Volume XLII-3
Int. Arch. Photogramm. Remote Sens. Spatial Inf. Sci., XLII-3, 2089-2091, 2018
https://doi.org/10.5194/isprs-archives-XLII-3-2089-2018
© Author(s) 2018. This work is distributed under
the Creative Commons Attribution 4.0 License.
Int. Arch. Photogramm. Remote Sens. Spatial Inf. Sci., XLII-3, 2089-2091, 2018
https://doi.org/10.5194/isprs-archives-XLII-3-2089-2018
© Author(s) 2018. This work is distributed under
the Creative Commons Attribution 4.0 License.

  30 Apr 2018

30 Apr 2018

THE LOW BACKSCATTERING OBJECTS CLASSIFICATION IN POLSAR IMAGE BASED ON BAG OF WORDS MODEL USING SUPPORT VECTOR MACHINE

L. Yang1, L. Shi1, P. Li1, J. Yang1, L. Zhao2, and B. Zhao1 L. Yang et al.
  • 1State Key Laboratory of Information Engineering in Surveying, Mapping and Remote Sensing, Wuhan University, China
  • 2School of Remote Sensing and Information Engineering, Wuhan University, China

Keywords: Low Backscattering Objects, Bag of Words, SIFT features, Support Vector Machine

Abstract.

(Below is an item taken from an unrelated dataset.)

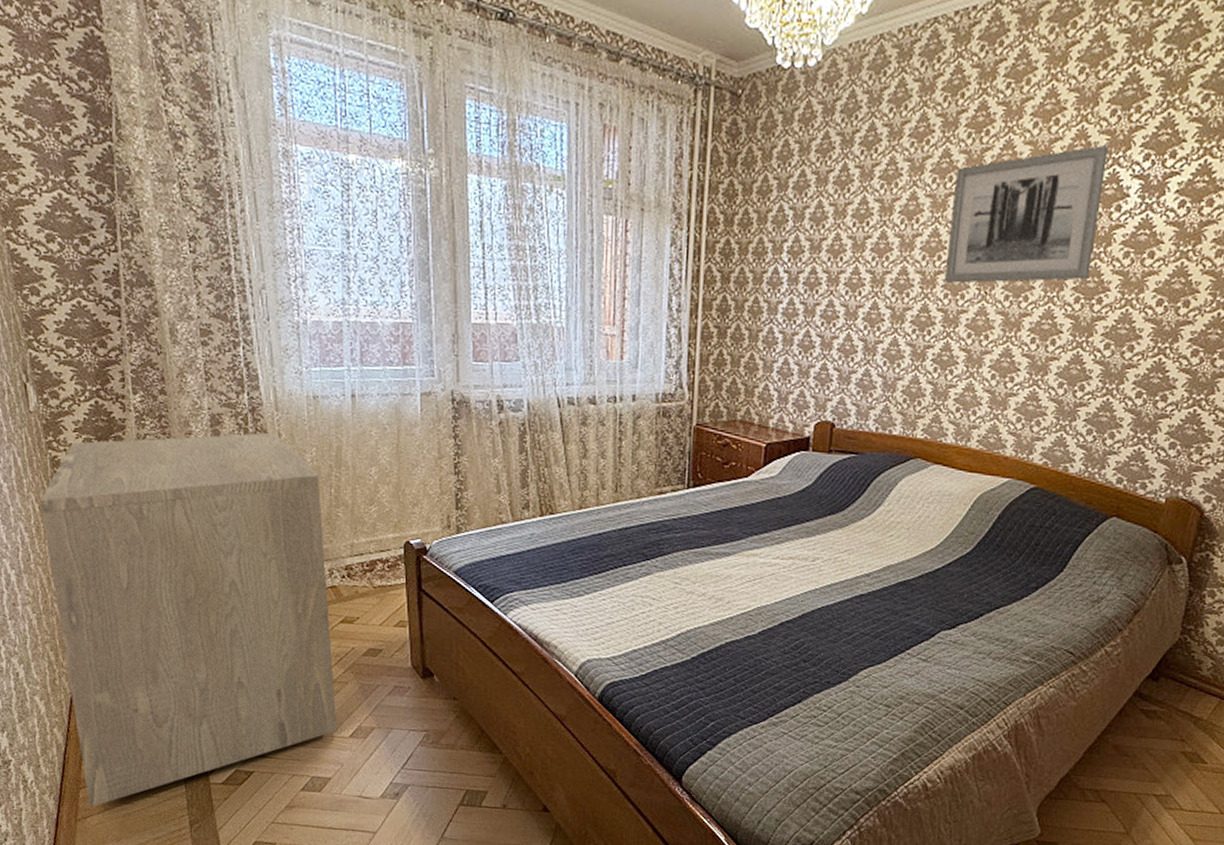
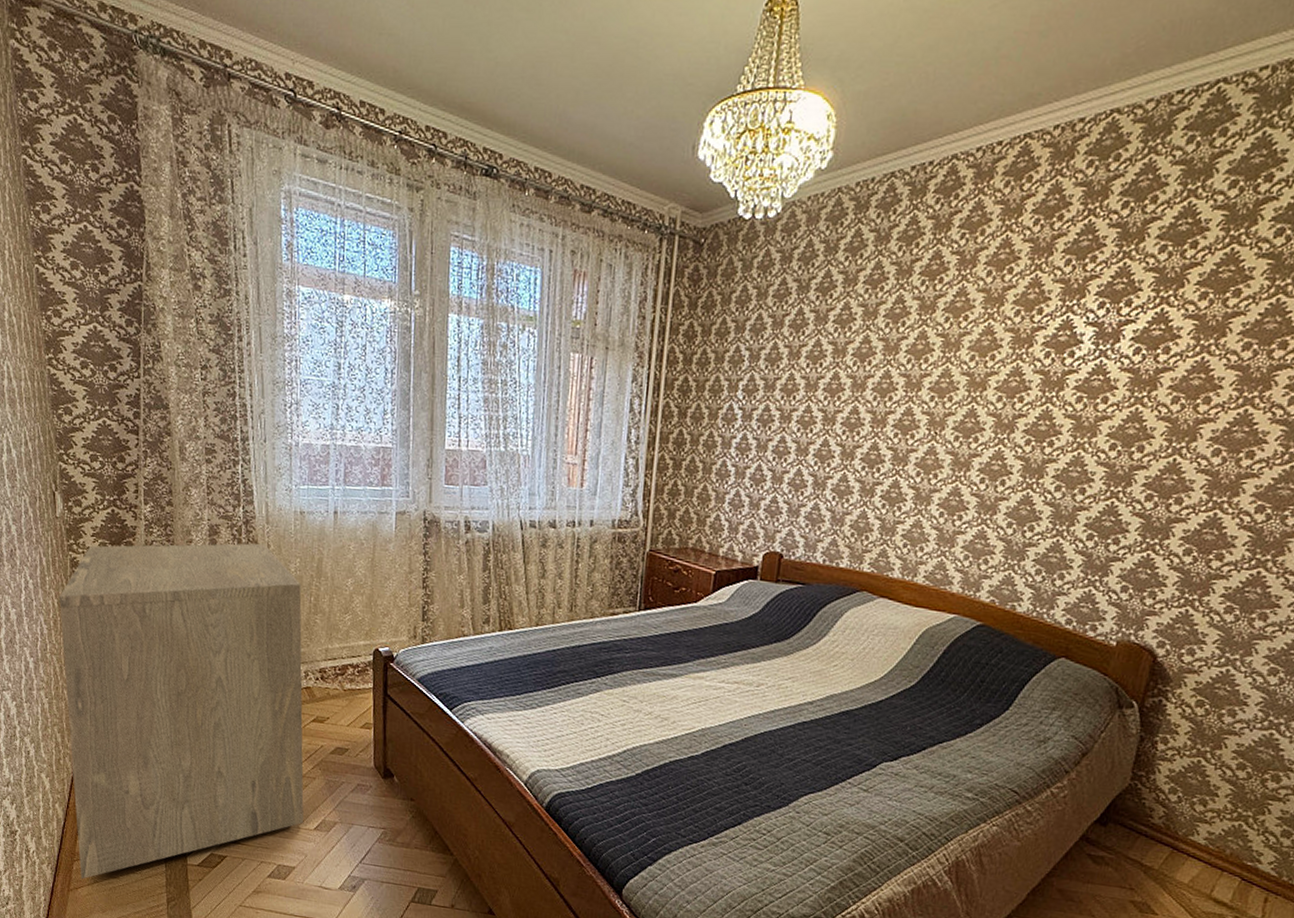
wall art: present [945,145,1109,284] -> none [895,293,1063,424]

Due to the forward scattering and block of radar signal, the water, bare soil, shadow, named low backscattering objects (LBOs), often present low backscattering intensity in polarimetric synthetic aperture radar (PolSAR) image. Because the LBOs rise similar backscattering intensity and polarimetric responses, the spectral-based classifiers are inefficient to deal with LBO classification, such as Wishart method. Although some polarimetric features had been exploited to relieve the confusion phenomenon, the backscattering features are still found unstable when the system noise floor varies in the range direction. This paper will introduce a simple but effective scene classification method based on Bag of Words (BoW) model using Support Vector Machine (SVM) to discriminate the LBOs, without relying on any polarimetric features. In the proposed approach, square windows are firstly opened around the LBOs adaptively to determine the scene images, and then the Scale-Invariant Feature Transform (SIFT) points are detected in training and test scenes. The several SIFT features detected are clustered using K-means to obtain certain cluster centers as the visual word lists and scene images are represented using word frequency. At last, the SVM is selected for training and predicting new scenes as some kind of LBOs. The proposed method is executed over two AIRSAR data sets at C band and L band, including water, bare soil and shadow scenes. The experimental results illustrate the effectiveness of the scene method in distinguishing LBOs.